As it was with Machiavelli, so is it today with many business school professors: What they write is intended in large measure to win favor with the Princes of our times, the CEOs of enormous organizations.

The dominant view of business today is embodied in the curricula and publications of prestigious business schools, the articles and commentary in publications like Forbes, The Economist and The Wall Street Journal, the writings and recommendations of industry analysts, and, yes, the books of those business school  professors whose tenure, consulting contracts, speaking engagements and Board seats depend on speaking -- not truth, exactly, but comfort -- to power. Perhaps they truly believe everything they write; I'm not accusing anyone of rank hypocrisy. But, as with Machiavelli, we can be very certain of one thing: they believe that what they write will resonate with the CEOs' view of the world.

The track record of CEOs of enormous organizations like GM, Chrysler, Enron, AIG, Bear Sterns, Merrill Lynch etc. strongly calls into question the accuracy and efficacy of this dominant view.

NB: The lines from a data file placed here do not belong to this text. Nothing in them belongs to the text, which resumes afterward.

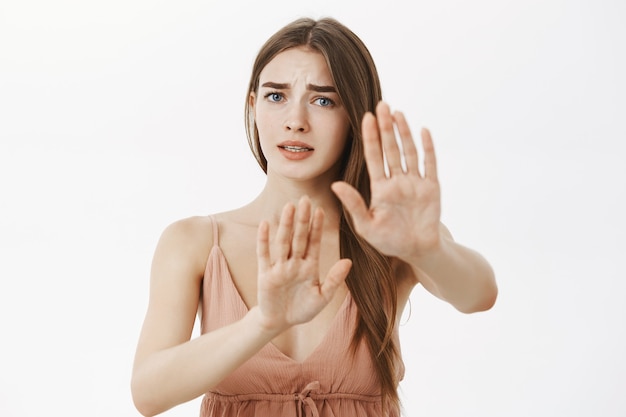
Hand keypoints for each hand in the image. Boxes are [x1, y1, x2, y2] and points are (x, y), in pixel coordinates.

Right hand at [256, 196, 351, 332]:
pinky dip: (264, 239)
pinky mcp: (265, 274)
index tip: (320, 210)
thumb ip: (334, 279)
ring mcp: (279, 267)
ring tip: (289, 206)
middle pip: (299, 237)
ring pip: (283, 242)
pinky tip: (266, 224)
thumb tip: (348, 261)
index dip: (316, 227)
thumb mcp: (322, 297)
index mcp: (309, 266)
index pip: (313, 242)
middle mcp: (294, 262)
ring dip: (286, 225)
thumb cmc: (302, 310)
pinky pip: (264, 254)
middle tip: (305, 199)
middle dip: (302, 219)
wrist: (280, 322)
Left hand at [331, 101, 441, 260]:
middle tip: (381, 105)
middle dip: (386, 127)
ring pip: (408, 152)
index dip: (370, 138)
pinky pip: (429, 164)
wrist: (418, 251)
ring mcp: (415, 182)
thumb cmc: (389, 241)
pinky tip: (423, 130)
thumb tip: (335, 184)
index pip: (374, 157)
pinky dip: (427, 147)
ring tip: (397, 113)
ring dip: (404, 132)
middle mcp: (397, 181)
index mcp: (380, 188)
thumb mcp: (366, 226)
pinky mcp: (431, 187)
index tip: (365, 118)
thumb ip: (353, 204)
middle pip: (390, 149)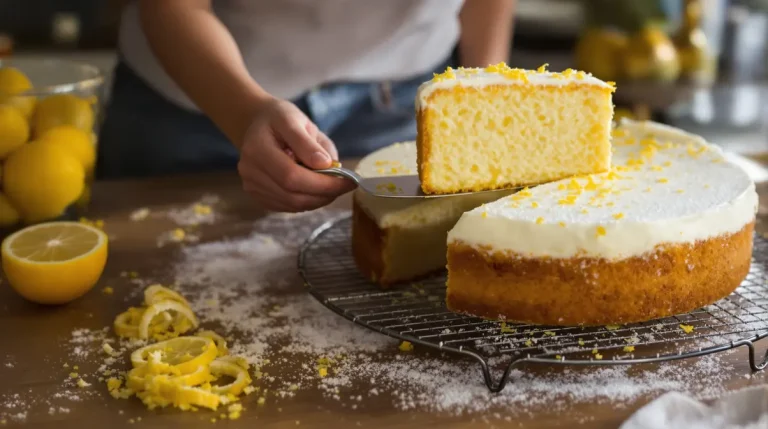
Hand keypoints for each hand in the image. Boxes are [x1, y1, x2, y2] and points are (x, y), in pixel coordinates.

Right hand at [238, 97, 355, 211]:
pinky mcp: (257, 195)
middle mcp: (250, 171)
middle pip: (292, 195)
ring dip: (318, 199)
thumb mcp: (296, 120)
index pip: (292, 175)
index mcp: (257, 148)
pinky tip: (316, 189)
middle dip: (324, 194)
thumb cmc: (280, 119)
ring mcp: (251, 186)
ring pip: (292, 205)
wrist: (258, 124)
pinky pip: (288, 207)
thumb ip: (310, 143)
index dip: (323, 183)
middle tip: (345, 185)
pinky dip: (307, 201)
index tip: (348, 180)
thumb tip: (327, 166)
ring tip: (333, 186)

It is clear that we need an alternative view that can serve as the basis for a different curriculum -- a curriculum that does justice to the real-world complexity of business and organizations. Perhaps we should acknowledge that we can best serve CEOs and their organizations not by resonating within their comfort zone, but by challenging and expanding their views beyond the narrow, simplistic and limited topics found in most MBA programs.

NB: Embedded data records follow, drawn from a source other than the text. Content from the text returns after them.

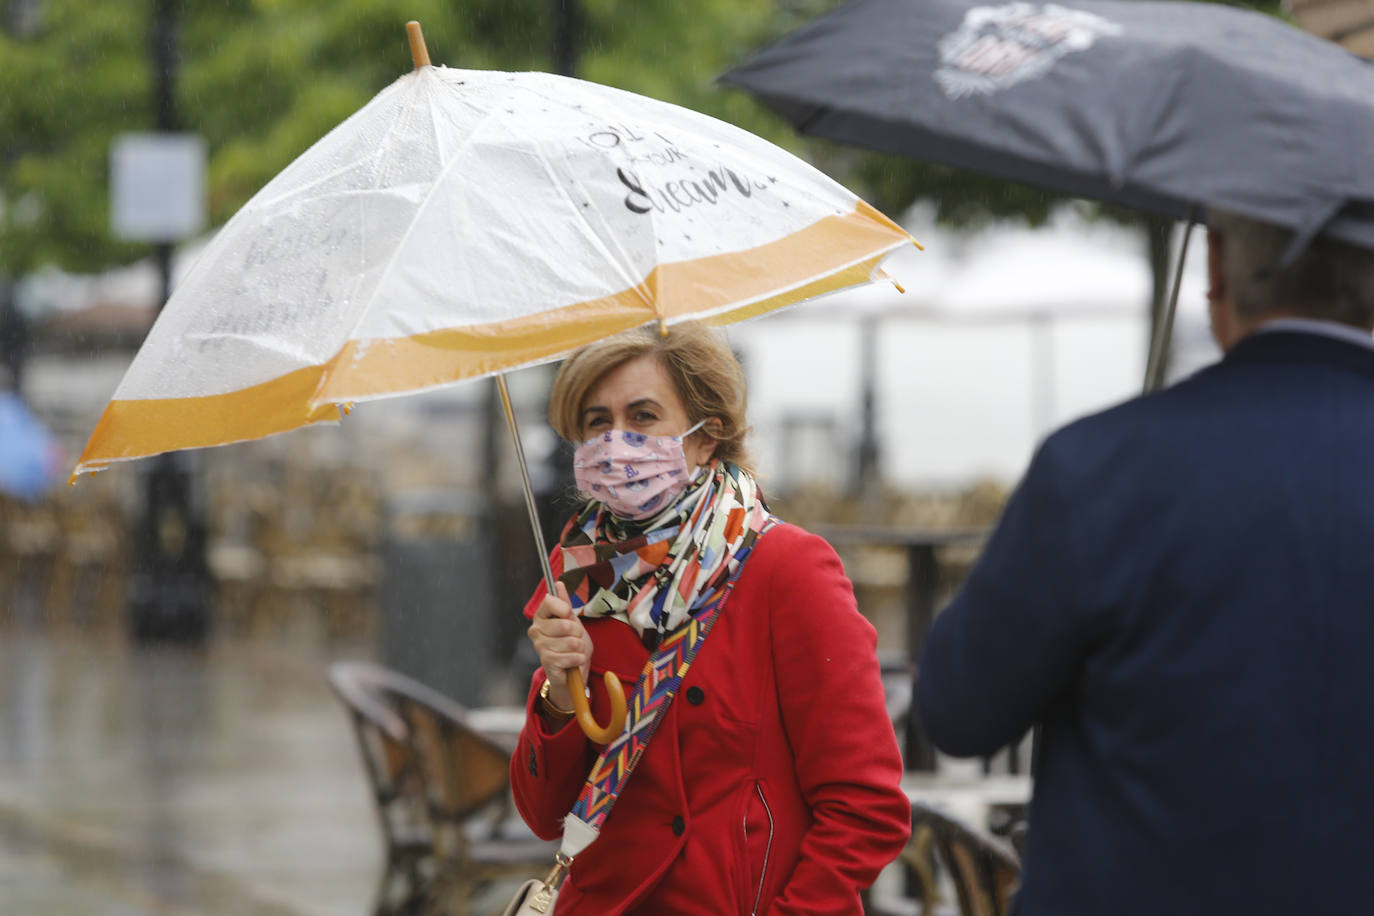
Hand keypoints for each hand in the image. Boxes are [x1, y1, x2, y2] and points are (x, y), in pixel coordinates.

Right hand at [527, 581, 591, 710]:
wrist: (574, 669)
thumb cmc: (572, 643)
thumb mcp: (572, 620)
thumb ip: (564, 603)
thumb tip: (558, 583)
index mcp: (541, 616)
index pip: (550, 601)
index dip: (566, 610)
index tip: (568, 617)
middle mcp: (536, 630)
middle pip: (565, 624)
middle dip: (577, 633)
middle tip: (574, 638)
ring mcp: (539, 647)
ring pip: (571, 642)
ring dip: (579, 648)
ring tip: (574, 650)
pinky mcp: (547, 662)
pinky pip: (571, 656)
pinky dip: (578, 659)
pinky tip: (574, 660)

We do not need a revolution. Much of the dominant view of business and organizations is sound and time-tested -- but it is also dangerously partial and oversimplified. That is not exactly breaking news; many thoughtful scholars and indeed entire MBA programs have addressed these issues and broken new ground. But we need more.

We need a fresh start.

Descriptive Psychology knows about fresh starts -- how to make them, and how to pursue them to an important end. The work of Descriptive Psychologists over the past 40 years provides the conceptual and practical resources for articulating a complex, real-world view of organizations and business. We have a proven alternative to the dominant view, and it provides considerably more power in supporting an organization's success.

I suggest that it's time for the Descriptive Psychology view of organizations to go public. It's time to develop a new curriculum, first to supplement and eventually to replace the dominant curriculum. It will be a long journey to a worthy end. Like any journey, it begins where we are now, and proceeds step-by-step.

I'm Tony Putman, and I intend to take this journey. I invite you to participate. You can begin by offering your comments to this post: What problems do you see with the dominant view? What needs to be added, or created, or changed? Where would you begin? And -- are you in?






1 comment:

PaulZ said...

I for one have wished for some years for a persuasive elucidation of the basic goals of the world of business, their supporting principles, and how they connect with the real world. In particular, I long for a logical foundation upon which to base, e.g. discussions of what ought to be privatized and what ought to be public-ized. I am especially disgusted with the endless parade of arguments based on blind faith in one or another ideology.